Stability has to do with angular momentum. Spinning wheels have angular momentum. The bike will be vertically stable because tipping causes the angular momentum vector to tilt up. In order to conserve angular momentum, the bike has to rotate in the horizontal plane (about a vertical axis). But the friction of the two wheels on the road prevents a rotation of the bike about a vertical axis.mrwabba said:I herd an argument about a motorcycle that said at a dead stop could a motorcycle balance while turning 15,000 RPM? I know while riding the object being in motion along with the tires rotating keep the motorcycle on 2 wheels. My question is could the engines turning force keep it balanced? The engine is mounted so it rotates parallel to the wheels so it does add some balance and it’s not trying to throw the bike to one side.

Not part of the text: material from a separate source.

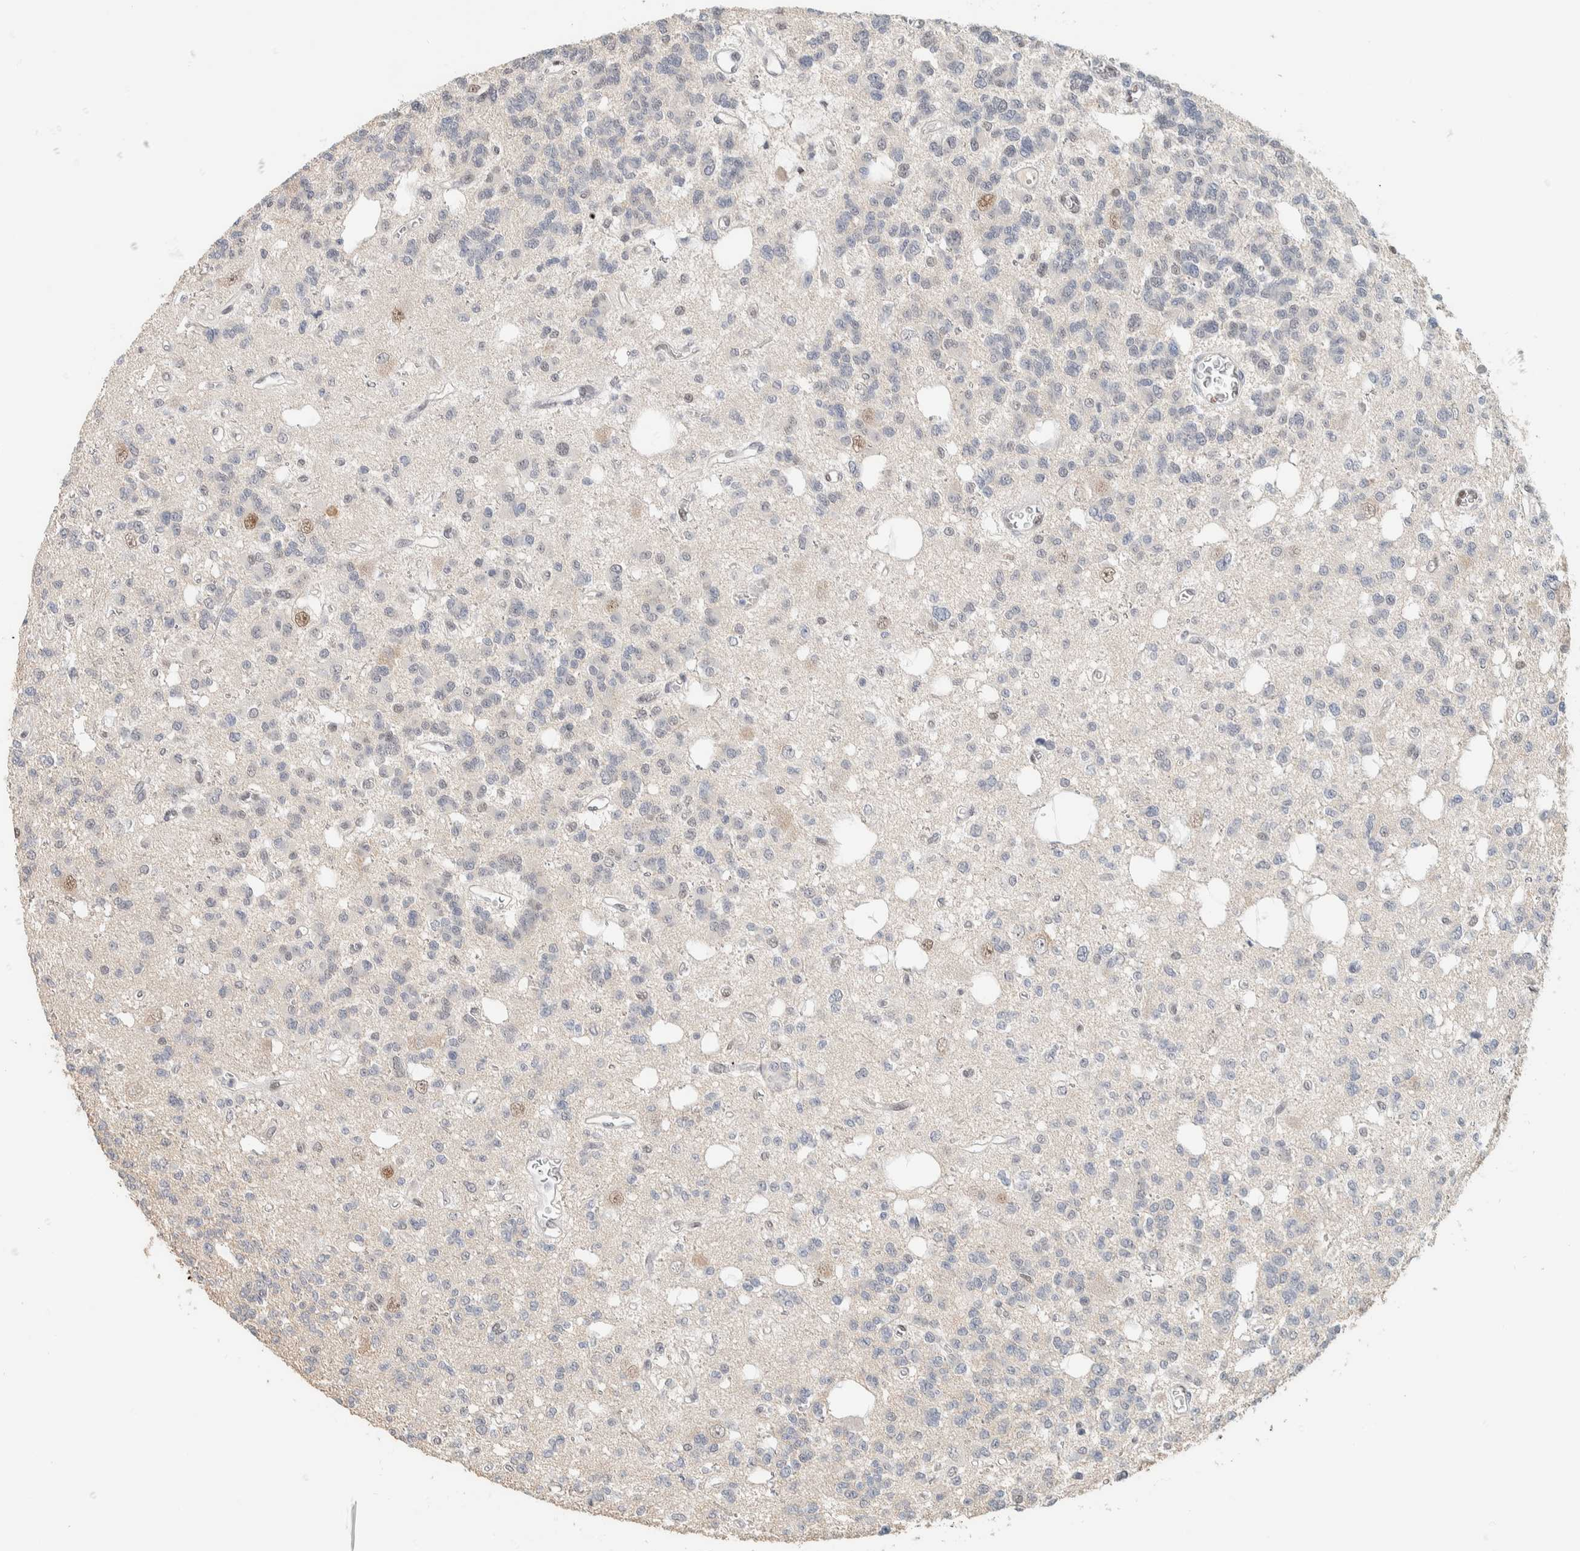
{"staining": {"intensity": "negative", "quantity": "none", "location": "none"}, "tissue": "glioma", "cell_type": "Tumor cells", "image_type": "cancer", "snomed": [{"axis": "morphology", "description": "Glioma, malignant, Low grade"}, {"axis": "topography", "description": "Brain"}], "caption": "A high-resolution photomicrograph shows immunohistochemistry staining of malignant glioma (low-grade), which demonstrates no significant expression in tumor cells.", "gene": "PUS7", "patient": {"sex": "male", "age": 38}}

Rotational weight, also known as rotating weight, refers to the weight of a rotating component on a vehicle or object. This can include wheels, tires, gears, and other moving parts. Dead weight, on the other hand, refers to the weight of stationary objects such as the body or frame of the vehicle. The main difference between rotational weight and dead weight is that rotational weight can affect the performance and handling of a vehicle, while dead weight primarily affects its overall weight and fuel efficiency.
Rotational weight can have a significant impact on the acceleration, braking, and handling of a vehicle. This is because the heavier the rotating components, the more energy is required to move them, resulting in slower acceleration and longer braking distances. Additionally, rotational weight can affect the vehicle's balance and stability, making it more difficult to control at high speeds or on uneven surfaces.
In most cases, dead weight has a greater impact on fuel efficiency than rotational weight. This is because rotational weight only affects the vehicle's performance during acceleration and braking, while dead weight affects its overall weight, which can impact fuel consumption. However, reducing rotational weight can still lead to slight improvements in fuel efficiency, especially in high-performance vehicles.
One way to reduce rotational weight is by using lightweight materials for rotating components, such as carbon fiber or aluminum. Another method is by decreasing the size or number of rotating components, such as using smaller wheels or thinner tires. However, it's important to strike a balance between weight reduction and maintaining the necessary strength and durability of these components.
While reducing rotational weight can improve a vehicle's performance in terms of acceleration and handling, there are some potential downsides. For example, using lightweight materials may increase the cost of production and maintenance, and reducing the size of rotating components can also affect the ride quality and comfort of the vehicle. Additionally, reducing rotational weight too much can compromise the overall durability and safety of the vehicle.